The need to socialise

I  happened to be at my school library seeing so many impressionable children silently reading their library books, with focused concentration. I told my colleague, “I really like these quiet, reserved and unassuming children who read voraciously.” However, her rejoinder came to me as a surprise.

She said, “Sometimes it’s good to be quiet, for that usually implies that one is serious, deep and introspective. However, if one is too withdrawn, and too much of an introvert, it is usually not a good sign and does not portend too well for that person. It may mean that that person shies away from human contact and does not socialise. Moreover, it could also imply that that person has deep-seated complexes.” That observation smacked of wisdom and it set me thinking.

Yes, being quiet and studious and the teacher’s obedient pet is only to an extent appreciable, but parents and teachers should be on the lookout for their wards being overly introverted. Of course, one need not be a “party animal” or hyperactive, but a certain amount of socialising is necessary and healthy.

Otherwise, it could signal that the child is in a shell with bottled-up emotions and feelings and needs to be tactfully drawn out. During adulthood, also, when one joins the employment workforce, it would do one well to socialise.

In call centres and BPOs, where the organisational set-up is via teams, it is essential for one to mix and fellowship with the others in the team in order to get the work done productively, responsibly and faster. It will not augur well if one is a team member who is either selfish, who wants to hog the limelight or garner recognition and fame for one’s self while negating the goals and unity of the team. In fact, so important is team spirit that one writer coined the acronym ‘TEAM’ to stand for `Together Everyone Achieves More.’


To show the importance of socialising, let me relate the following story. There was once a farmer with four sons. Although the four sons were all quiet, hardworking and sincere, they lacked unity. The father could see this and wanted them to open their eyes. So, he told each of them to get a stick and individually break it. Each one of them did this easily.

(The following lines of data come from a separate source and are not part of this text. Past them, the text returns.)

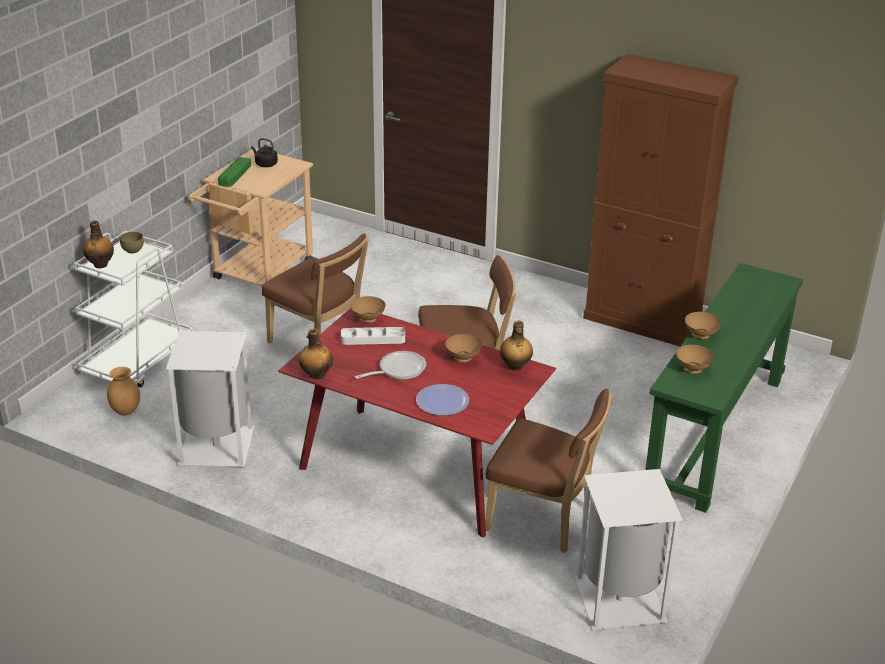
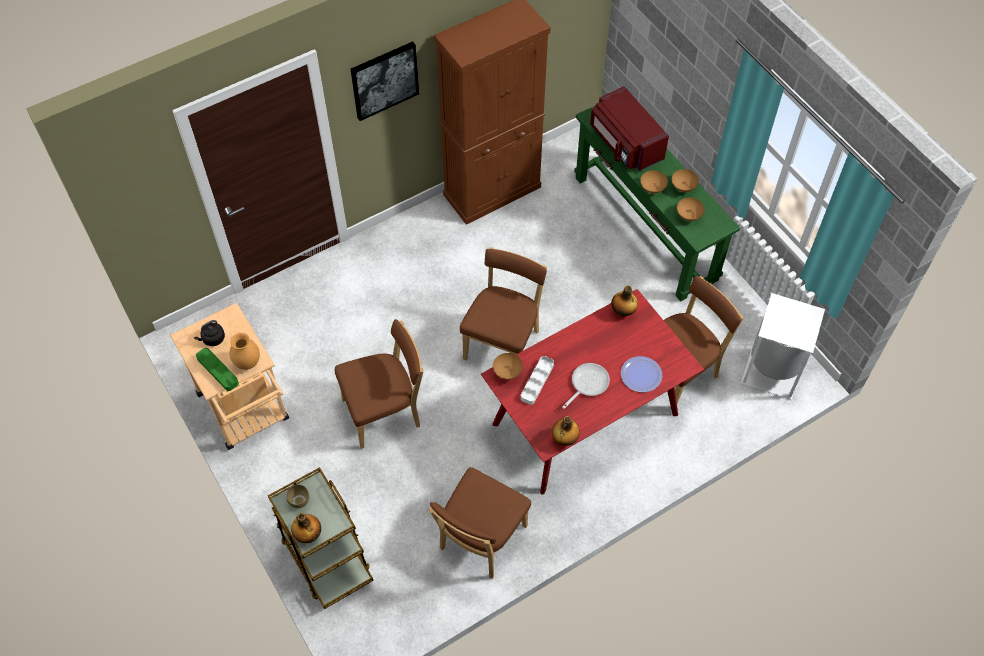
camera: 60 degrees left, 25 degrees up
white cart [74,231,193,388] -> brown cart [268,467,374,609]
brown vase [107,367,140,416] -> brown vase moved to [229,333,260,370]
white trash can [166,331,254,467] -> brown chair [429,467,531,579]
frying pan [355,351,426,380] -> frying pan turned 45 degrees clockwise [562,363,610,409]
brown bowl [445,334,482,362] -> brown bowl moved to [672,169,699,192]
none -> picture [350,42,419,121]
none -> red microwave [590,86,669,171]

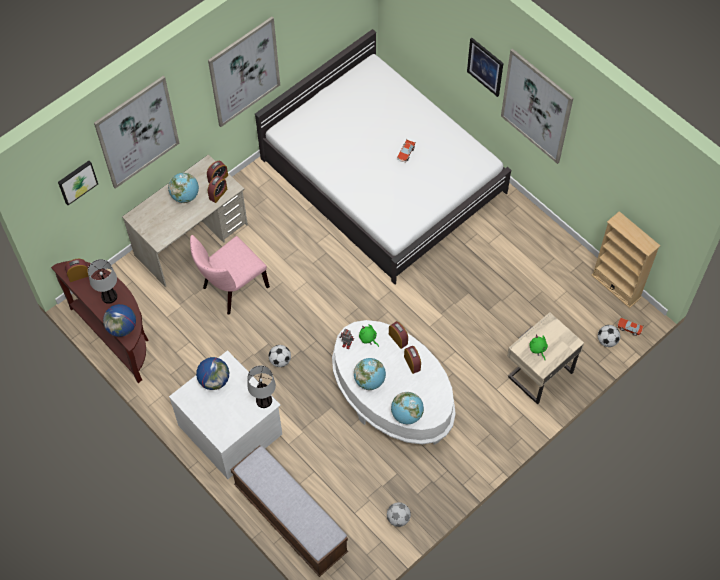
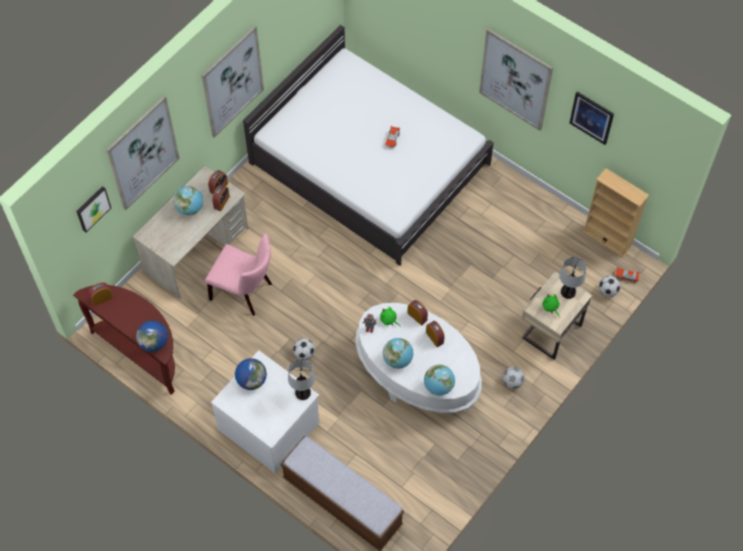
camera: 10 degrees left, 0 degrees up
table lamp [88,259,117,304] -> table lamp moved to [559,257,586,299]
pink chair [190,235,270,315] -> pink chair turned 105 degrees counterclockwise [205,233,272,316]
football [387,502,411,527] -> football moved to [503,367,525,389]
picture [467,38,504,97] -> picture moved to [569,92,614,145]

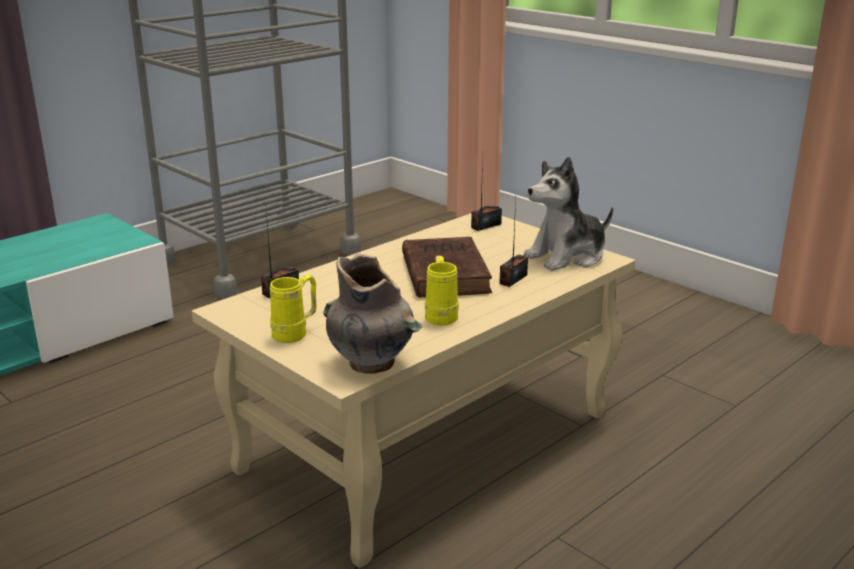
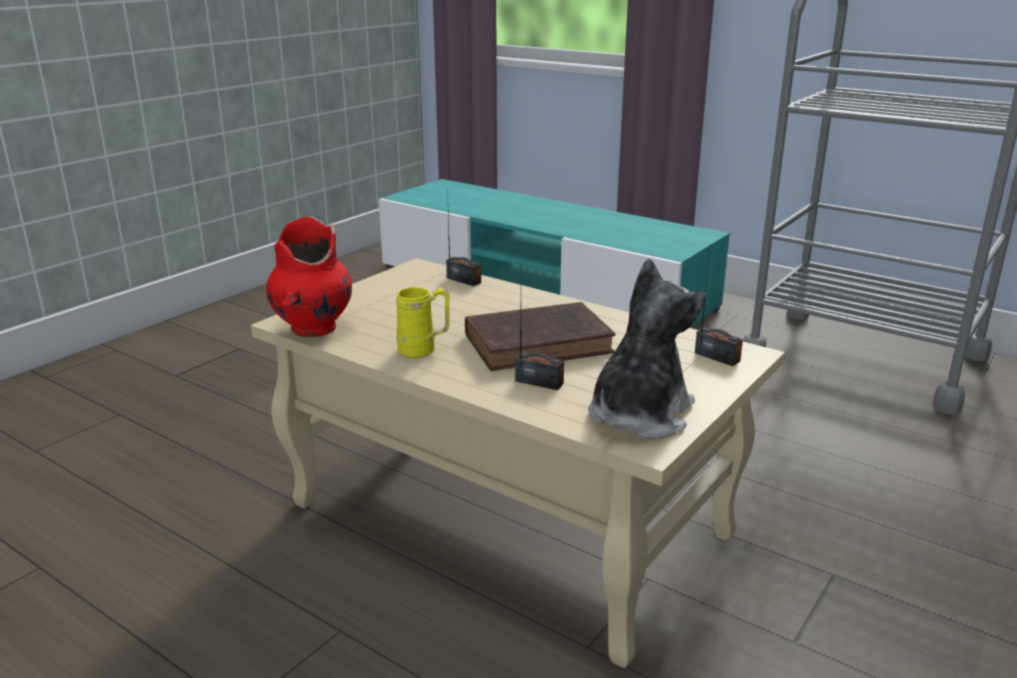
camera: 80 degrees right, 0 degrees up
yellow mug [270,274,316,343] -> none
grey vase [323,253,422,374] -> red vase [266,216,352,337]
plush toy [524,157,613,271] -> plush toy turned 75 degrees clockwise [588,258,706,439]

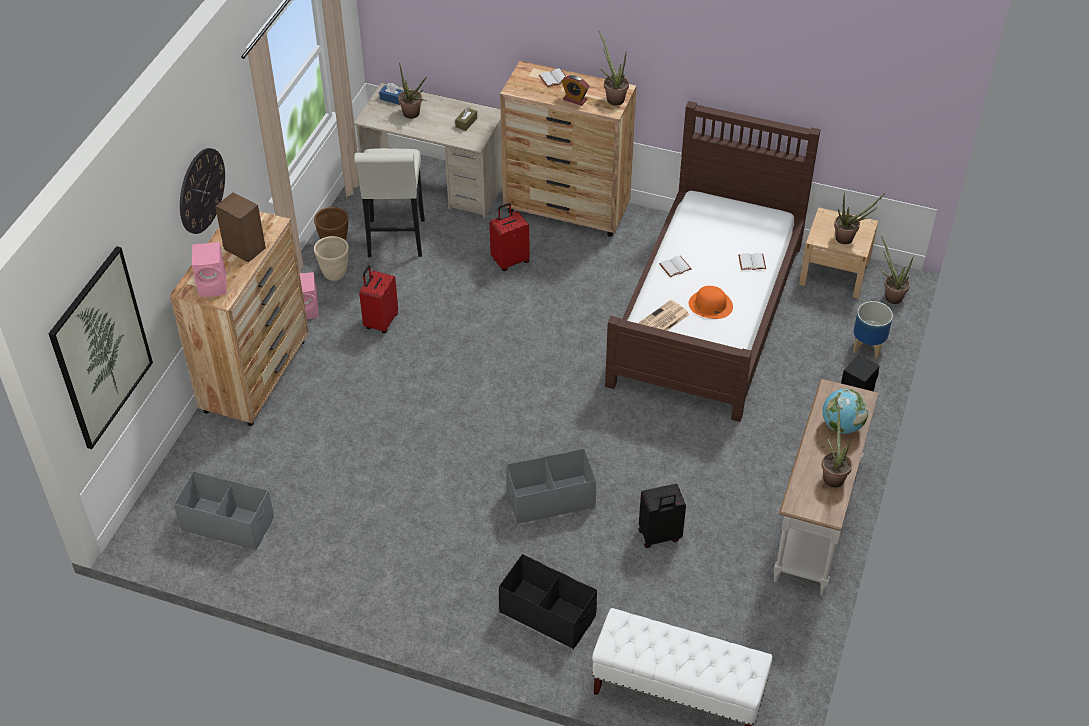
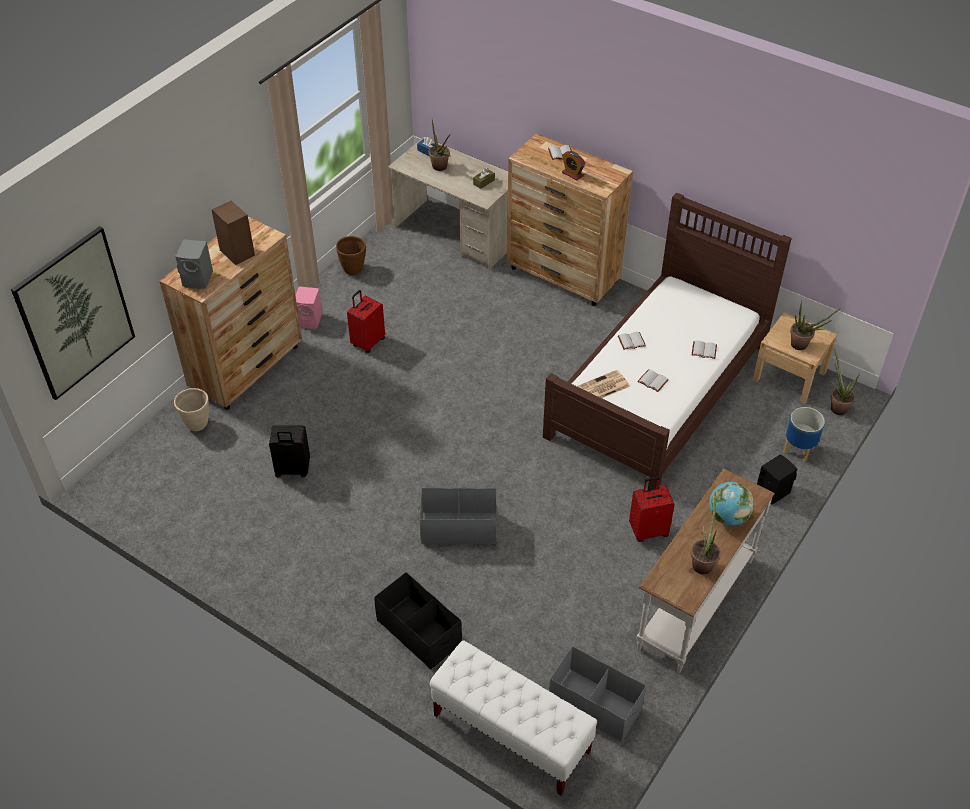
camera: 15 degrees right, 0 degrees up
grey storage box [174,471,274,550] -> grey storage box moved to [549,646,646,742]
wall clock [180,148,225,234] -> none
pink speaker [192,242,226,297] -> grey speaker [175,239,213,289]
beige planter [314,236,349,281] -> beige planter moved to [174,388,209,431]
white stool [354,148,425,257] -> none
red suitcase [490,203,530,271] -> red suitcase moved to [629,477,675,542]
potted plant [599,31,629,106] -> none
black suitcase [638,484,686,548] -> black suitcase moved to [269,425,310,477]
orange hat [689,286,733,319] -> white book [637,369,669,392]

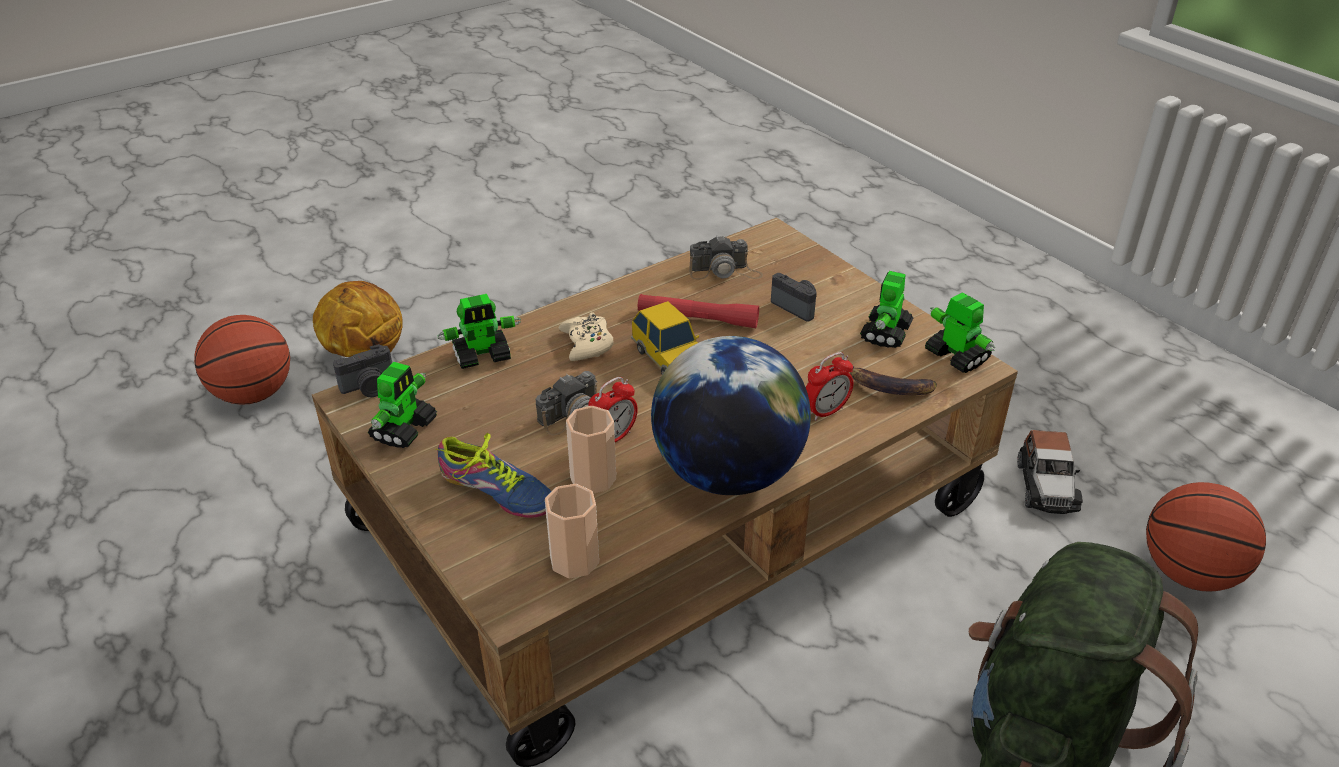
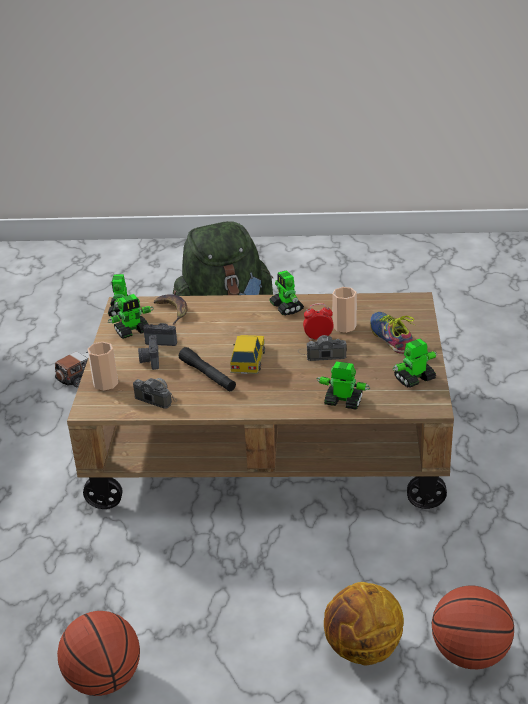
camera: 140 degrees left, 5 degrees down
camera [333,344,392,397] -> camera moved to [143,323,177,346]
cup [545,484,599,578] -> cup moved to [87,342,118,391]
beige game controller [559,312,614,361] -> none
red flashlight [638,294,759,328] -> black flashlight [179,347,236,391]
globe [651,336,811,495] -> toy robot [270,270,304,316]
alarm clock [806,352,853,421] -> none
basketball [1146,482,1266,592] -> basketball moved to [57,611,140,696]

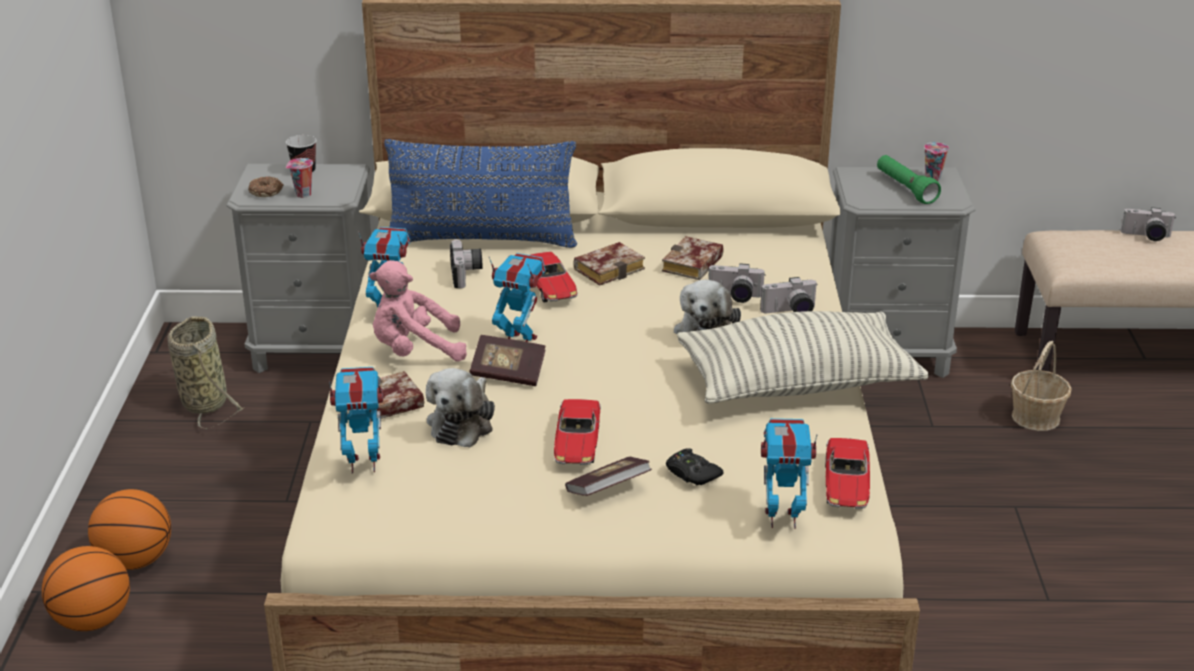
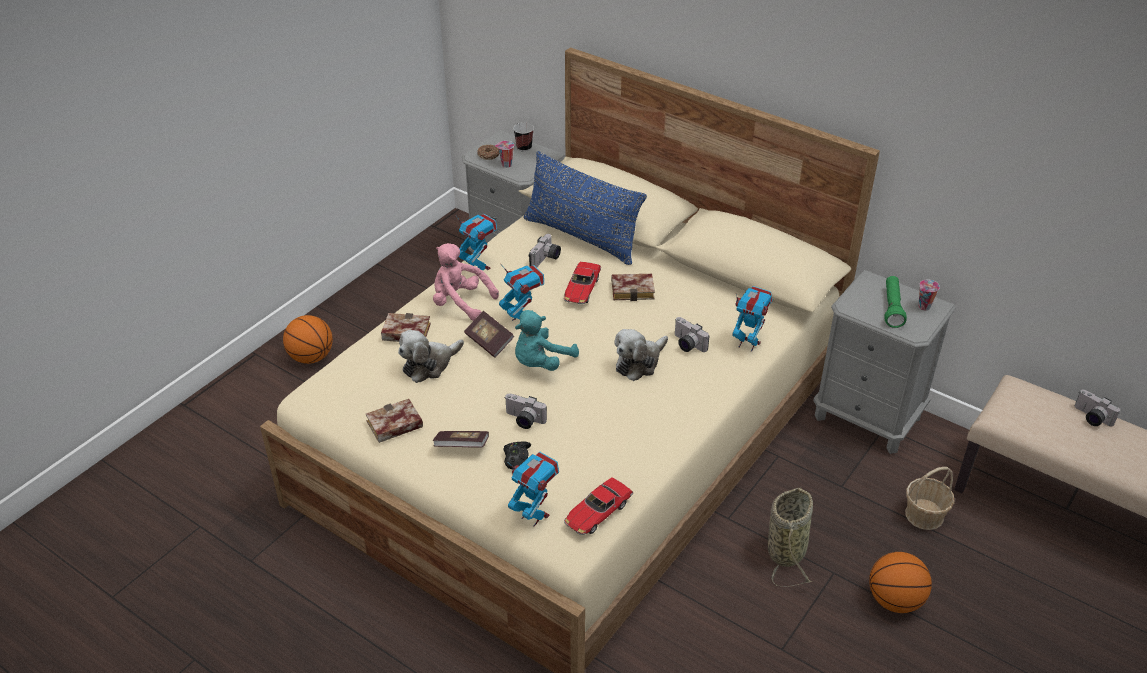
camera: 35 degrees right, 10 degrees up
basketball [42,546,130,631] -> basketball moved to [869,552,932,613]
basket [167,316,245,429] -> basket moved to [768,487,813,587]
toy robot [329,367,383,474] -> toy robot moved to [732,286,773,352]
toy car [554,399,601,465] -> none
book [662,236,724,280] -> book moved to [366,399,423,443]
pillow [677,311,929,404] -> none
camera [760,277,818,313] -> camera moved to [505,393,547,429]
none -> turquoise plush toy [515,310,579,371]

Then he told each of them to get another stick and give it to him. He told the four sticks together, and try as he might, he could not break them. He then told his sons that though it is important to be quiet and hardworking, these qualities will be ineffective if one does not also have a good sense of socialising and unity.


I will conclude with the following beautiful quotation on the need to socialise and dunk loneliness, “Alone I can ‘say’, but together we call ‘talk’, alone I can ‘enjoy’, but together we can ‘celebrate’, alone I can ‘smile’, but together we can ‘laugh’”. So, one should shun one’s lost and lonely attitude, mix, talk and laugh with others, and celebrate the beauty of life!